The solution publishes Thumbs down feedback messages to the Amazon Simple Notification Service (SNS) topic identified by the FeedbackSNSTopic on the Outputs tab of the CloudFormation stack. To learn how to subscribe to the SNS topic, and receive a message from the each time a user provides feedback, refer to Subscribing to an Amazon SNS topic in the Amazon Simple Service Notification Developer Guide.
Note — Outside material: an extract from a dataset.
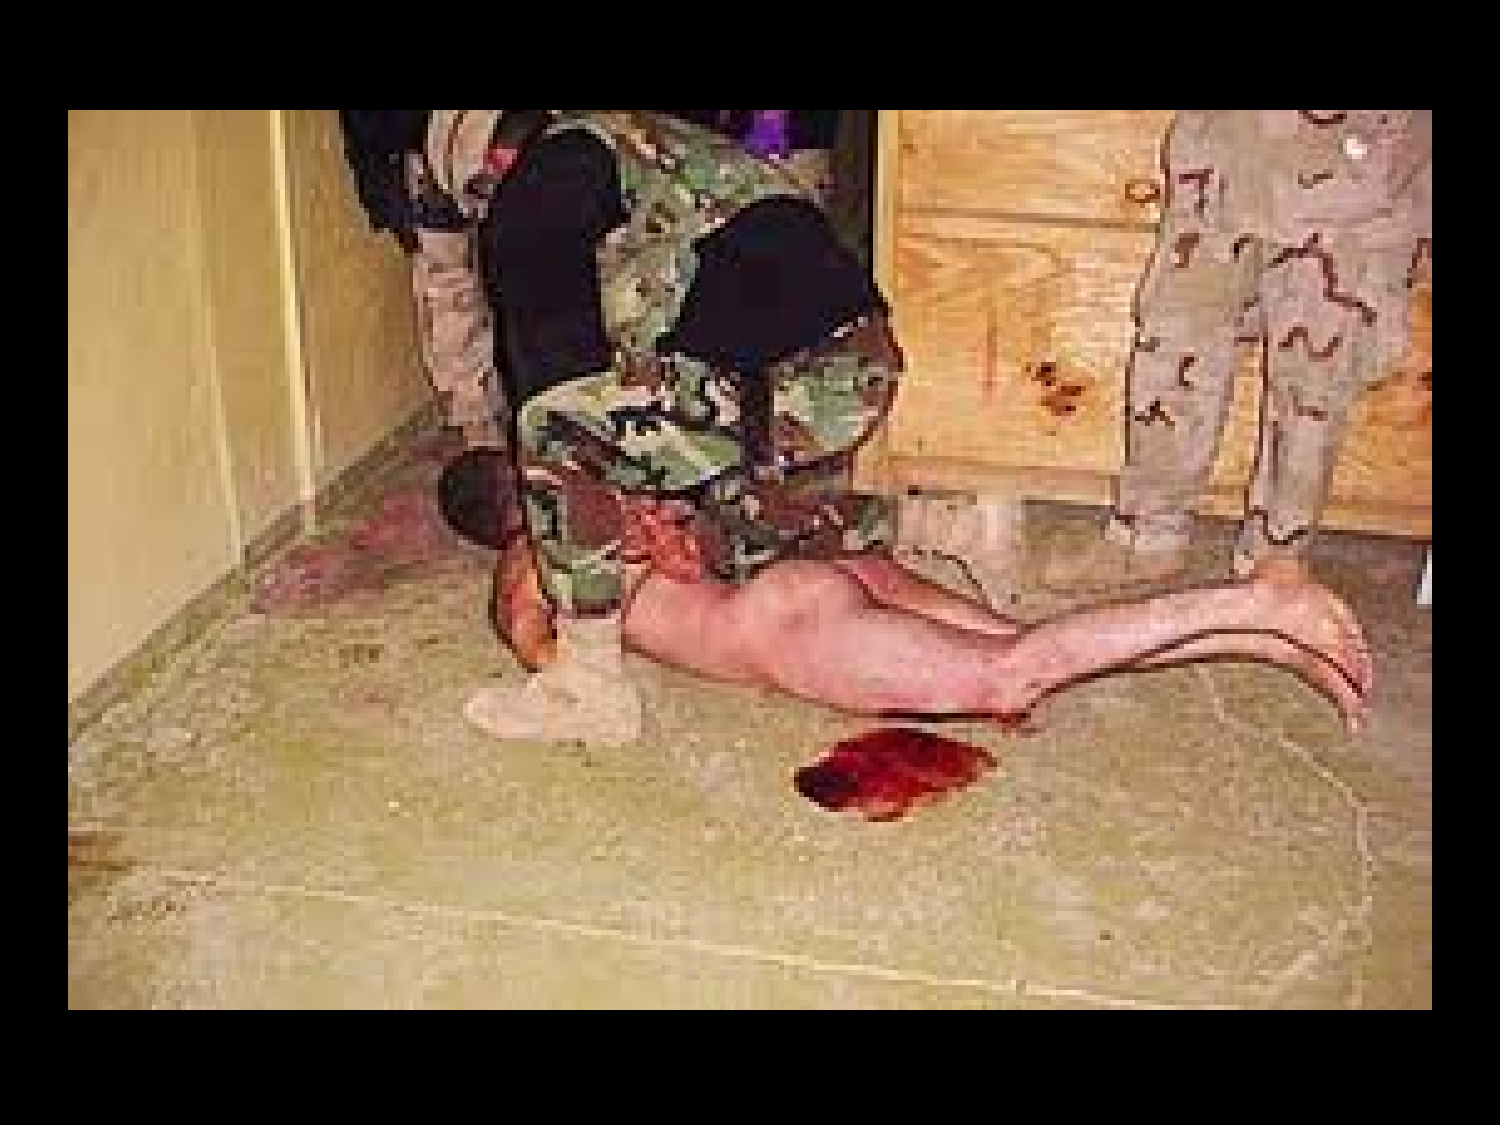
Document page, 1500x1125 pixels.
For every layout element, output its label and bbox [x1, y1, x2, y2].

picture [68, 109, 1432, 1010]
Use the following process to visualize the usage logs and feedback using the Amazon OpenSearch Service Kibana dashboard. Note that it can take up to 5 minutes for new utterances and end user feedback to become visible in the dashboard.

  1. From content developer, select the top left tools menu ( ☰ ), and choose Kibana Dashboard. Kibana opens in a new browser tab.

  2. Choose the QnABot on AWS Dashboard to visualize usage history and sentiment, all logged utterances, no hits utterances, positive user feedback, and negative user feedback.

Figure 10: Sample Kibana dashboard

  1. Edit Kibana to change the time span, customize and build your own visualizations, or to run your own queries.

Using Amazon CloudWatch to monitor and troubleshoot

The solution’s metrics and logs are available in an Amazon CloudWatch dashboard. Use the following procedure to launch the dashboard and visualize the solution’s AWS resources.

Figure 11: Sample CloudWatch dashboard

  1. From the CloudFormation stack’s Outputs tab, select the DashboardUrl link.

  2. When troubleshooting the chatbots responses to your questions, trace the request and response using the logs created by the Fulfillment Lambda function.

    1. Choose the menu tool in the upper right of the Fulfillment Lambda widget, select View logs, then and choose the AWS Lambda function.

      Figure 12: FulfillmentLambda function

    2. Inspect the log messages. Each interaction with the solution is delimited by START and END messages. Between these messages are insights into how the solution processes the question.